AmeriCorps VISTA volunteers hosted a day of activities for people to get involved with their local nonprofits on Martin Luther King Jr. Day, and many of those who participated were college students, teenagers and even pre-teens who came with their mothers to prepare a meal for the Bennington County Meals on Wheels program at the Bennington Senior Center.
At the Thatcher House on Pleasant Street, a half dozen teenagers helped out by painting and cleaning the bathroom and kitchen for the Bennington Coalition for the Homeless.
Jordan Thompson, 13, of Bennington, who was there with a youth outreach organization from United Counseling Services called Teens 4 Change, said he “enjoys helping people who need it.”

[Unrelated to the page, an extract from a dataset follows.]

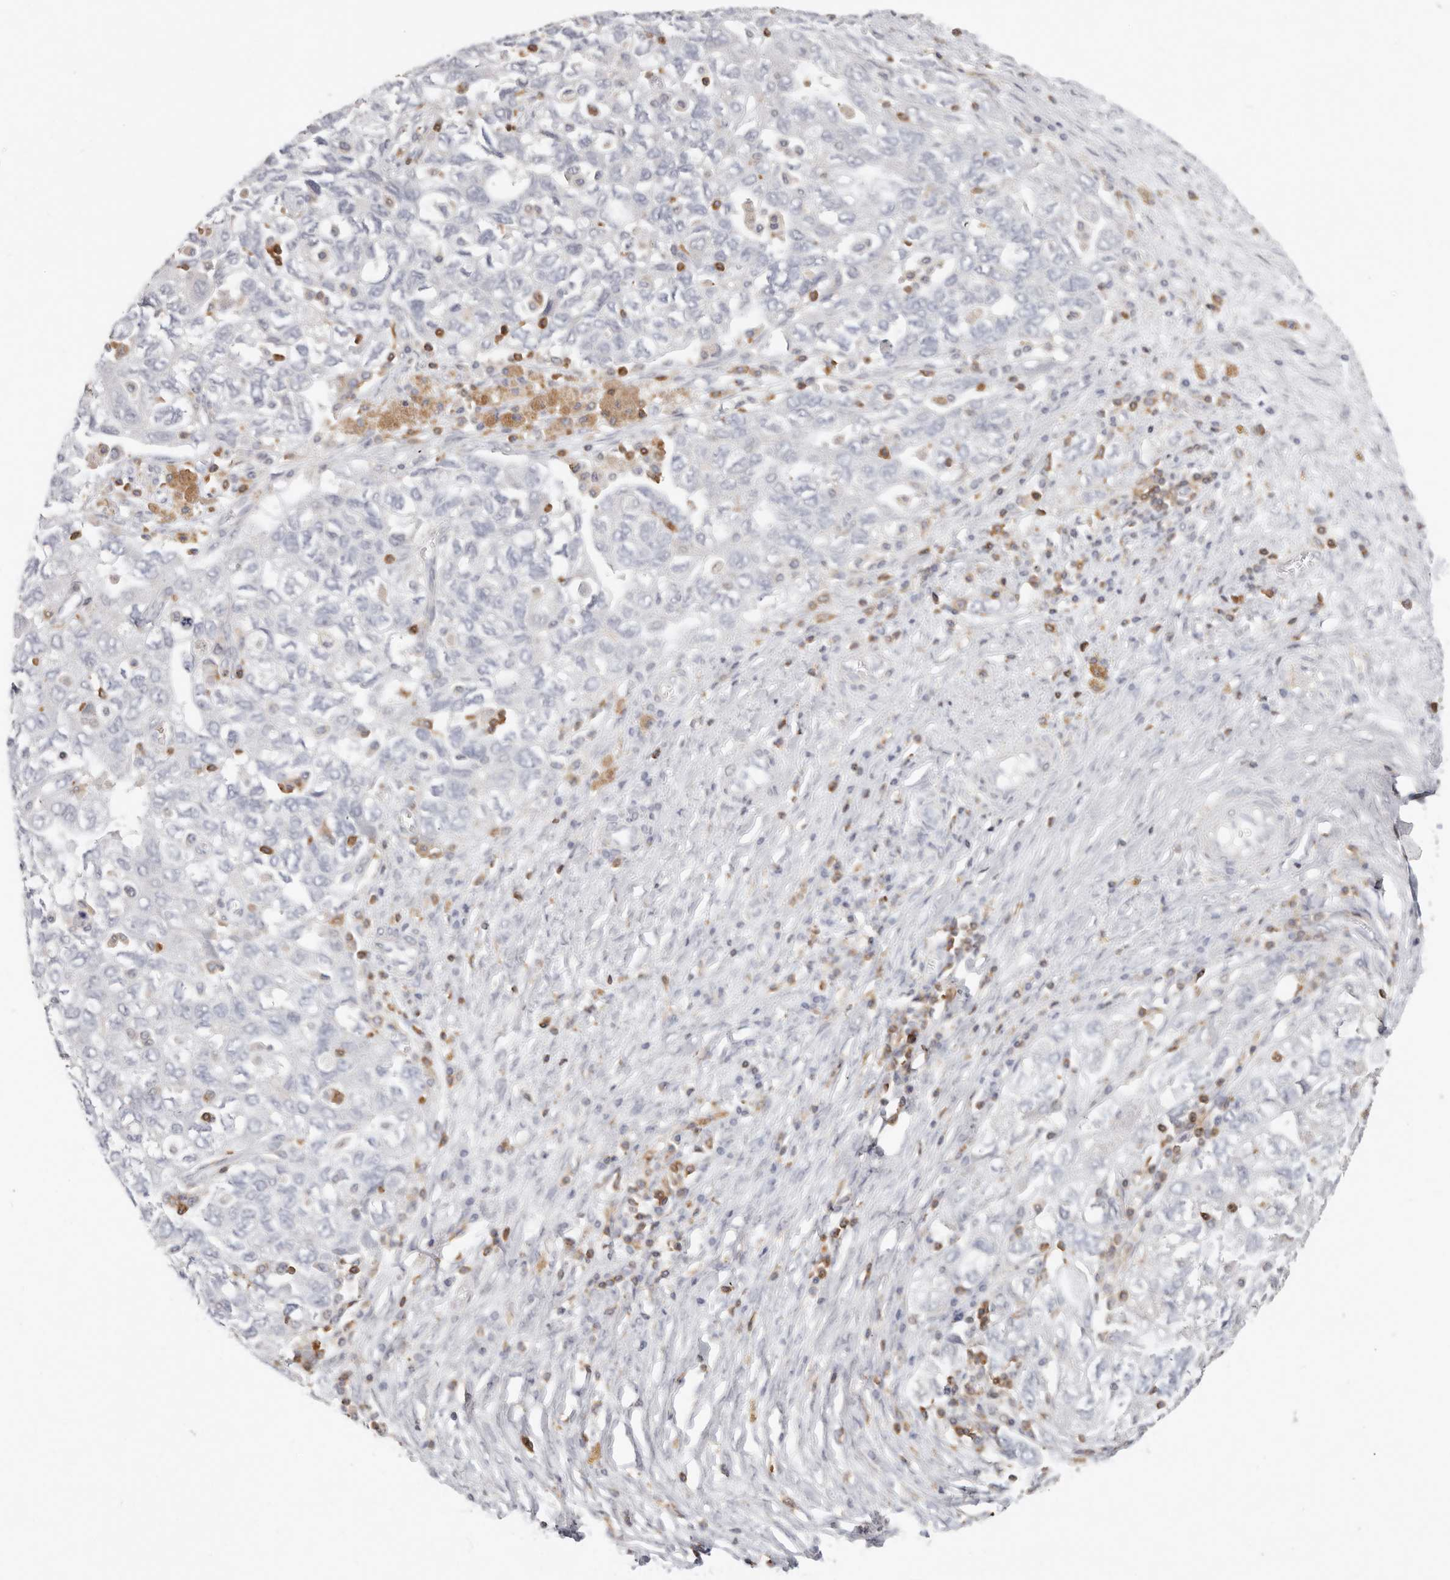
{"staining": {"intensity": "negative", "quantity": "none", "location": "none"}, "tissue": "ovarian cancer", "cell_type": "Tumor cells", "image_type": "cancer", "snomed": [{"axis": "morphology", "description": "Carcinoma, NOS"}, {"axis": "morphology", "description": "Cystadenocarcinoma, serous, NOS"}, {"axis": "topography", "description": "Ovary"}], "caption": "Immunohistochemistry of human ovarian carcinoma exhibits no positivity in tumor cells.", "gene": "TMEM63B", "patient": {"sex": "female", "age": 69}}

“I could have been doing whatever (but) I’d rather spend my time, instead of spending my day at my house doing nothing, coming out in the community working for others,” he said.
Stephanie Marriner and her friend, Casey Greene, both 15, and both of Berlin, N.Y., were cleaning a bathroom Monday morning. Greene is one of the youth ambassadors for the Alliance for Community Transformations, and she brought Marriner along with her to lend a hand.
“I think (after volunteering) I was more aware of how I spend my time or waste my time cause if I wasn’t here, I would probably be home on my iPod or surfing the Internet or doing random things when I could be here helping someone. This is a much better use of my time,” Greene said.
Marriner added that the experience was an “eye-opener.”
“I didn’t really think about all the stuff that I have that I take for granted. Coming here, I (realized) ‘Well, they don’t really have the same privileges and opportunities,’” she said.
Kris Hansen, a teacher at Mount Anthony Union Middle School, said she brought her two children, Owen, 10, and Kira, 12, to the senior center because she found King inspirational and liked the idea of making the holiday a “day on” for volunteering instead of a “day off.”
“So far it’s turning out to be pretty cool. I like the idea that they’re here and seeing what the Meals on Wheels kitchen is all about. They’re getting right into the thick of things and helping to prepare the meals,” she said.
Jennifer Rohn, who teaches at Bennington College, said she brought her 9-year-old daughter Anya after learning about the event from Hansen. She said the two of them have been volunteering for several years at the Temple Beth El Synagogue in Bennington.
“Those have all been wonderful experiences for her... She loves to serve people and help. It’s something I see in her that I really want to give an opportunity to grow and develop,” she said.
Southern Vermont College students helped out by painting at the First Baptist Church. The Rev. Jerrod Hugenot, coordinating minister at the church, said the students were asked to help out in the parts of the church that are frequently used for community good.
First Baptist houses a free clinic and serves as a site for American Red Cross blood drives, among other community services.
Student Adrian Duncan-Headley said he found the painting a “relaxing” way to provide a community service.
Karoline Chrzanowki-Sears, director of student involvement for Southern Vermont College, said most of the 13 students who were volunteering on Monday were there as part of leadership training for the college.
“Part of being a leader is giving back and being involved,” she said.